Following from the same, frustrations have increased and a fundamental shift in mind set and governance has become necessary. This pressure on governments to deliver fundamental change is not only necessary for economic stability but has become critical for political and social stability as well.
It is inevitable that mistakes and adjustments will be made during this movement for change however, is important for the minerals industry to acknowledge, embrace and anticipate these changes to guide them towards sustainable goals.
The Natural Wealth and Resources Contracts (Review and Re-negotiation of Unconscionable Terms) Act of Tanzania goes on to spell out the expected role of Parliament in the finalization and oversight of any contracts relating to natural resources.
This Act gives Parliament the mantle to review and make recommendations of existing contracts and the terms being negotiated in any current contracts prior to finalization.
Any terms which are found to be unfair or likely to jeopardize the interests of the country will be referred for re-negotiation or alternatively be expunged if they cannot be renegotiated.
Whilst the review of contracts can bring about great apprehension to existing companies, it should be viewed by the industry as an opportunity to address and level issues that currently poses serious political and social risk to business interest.
As discussed above, tensions have been steadily been rising over socio-economic issues in the mining sector.
Thus, while there is sound international jurisprudence for insulation against material variations that fundamentally alter the rights and obligations within contracts, it is not prudent to refuse good faith re-negotiations because it merely escalates political, social and economic risk to commercial interest.
It is important for governments not to wield such powers in a manner that undermines the stability of the sector.
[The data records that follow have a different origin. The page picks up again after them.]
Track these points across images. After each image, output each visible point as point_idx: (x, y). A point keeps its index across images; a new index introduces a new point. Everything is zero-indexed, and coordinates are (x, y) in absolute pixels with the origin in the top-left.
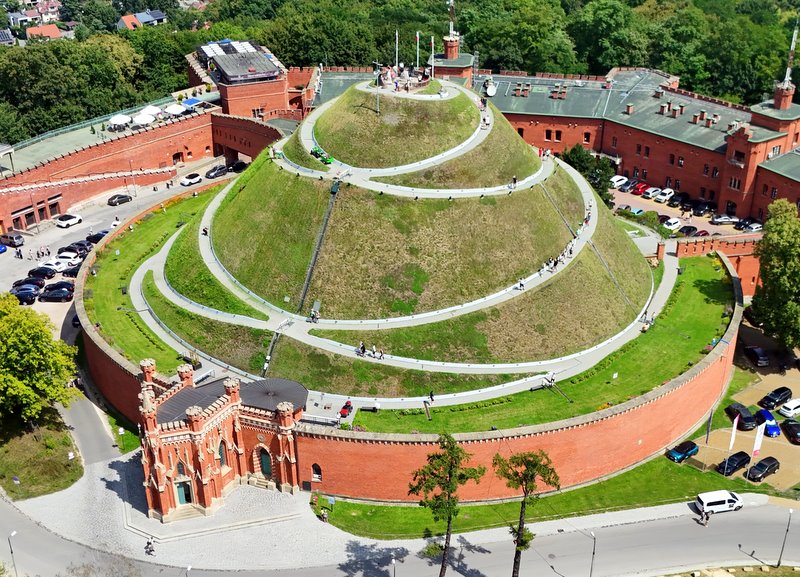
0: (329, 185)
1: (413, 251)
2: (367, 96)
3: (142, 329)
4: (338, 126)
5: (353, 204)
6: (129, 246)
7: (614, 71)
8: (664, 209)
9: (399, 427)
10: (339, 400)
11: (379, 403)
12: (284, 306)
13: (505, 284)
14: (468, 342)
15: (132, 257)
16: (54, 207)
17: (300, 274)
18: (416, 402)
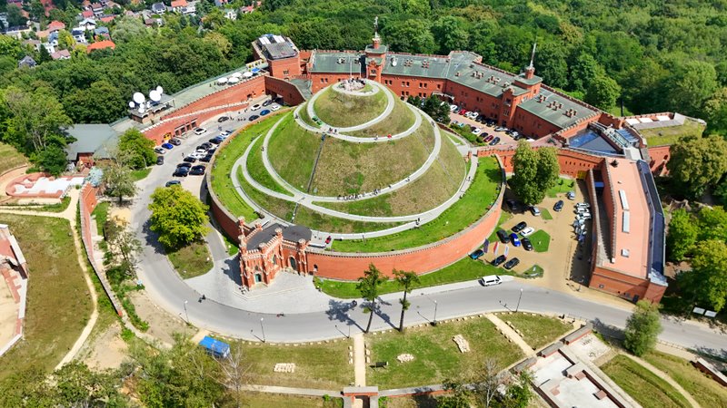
0: (320, 136)
1: (358, 167)
2: (337, 93)
3: (238, 197)
4: (324, 107)
5: (331, 145)
6: (230, 151)
7: (452, 52)
8: (473, 123)
9: (352, 249)
10: (325, 235)
11: (343, 236)
12: (301, 189)
13: (399, 180)
14: (382, 208)
15: (231, 157)
16: (194, 124)
17: (308, 175)
18: (358, 236)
Such powers should not become a tool of selective application and opportunism by governments, any issue that requires re-negotiation must be executed in according to the principals of fairness, certainty, uniformity and with the good faith.
The ethos behind the power should be to reorganize the industry for long term viability and not for short term revenue opportunities. Indeed, this is where most states have failed, the mining sector has in some instances been utilized to answer short to medium terms problems.
This has weakened the ability of governments to provide stable and certain environments because the regulatory framework is constantly changing in response to commodity prices and immediate fiscal pressures.
It is important for any mineral resource regulatory framework to visualize and define the industry in terms of the nations long term goals, this will produce a stable foundation that can adequately balance current and future needs and cater for commercial stability.
The position taken by Tanzania to allow the disclosure of mineral resources contracts is an important first step in avoiding the sadly common fate and damaging history of bad deals in mineral rich countries. It promotes accountability and reinforces governance mechanisms that are inclusive.
Encouraging the proactive participation of Parliament presents the strongest surety in ensuring that public interest is effectively defined and represented in the running of the mining sector.
This does not mean that other initiatives for accountability are less important, these should promoted and continue to be entrenched with the backing of public and private resources.
However, giving an additional arm of the state the space to oversee the mandate over mineral resources widens the pool of ideas that influences the sector and ensures that the primary duty of prioritizing national interest is achieved.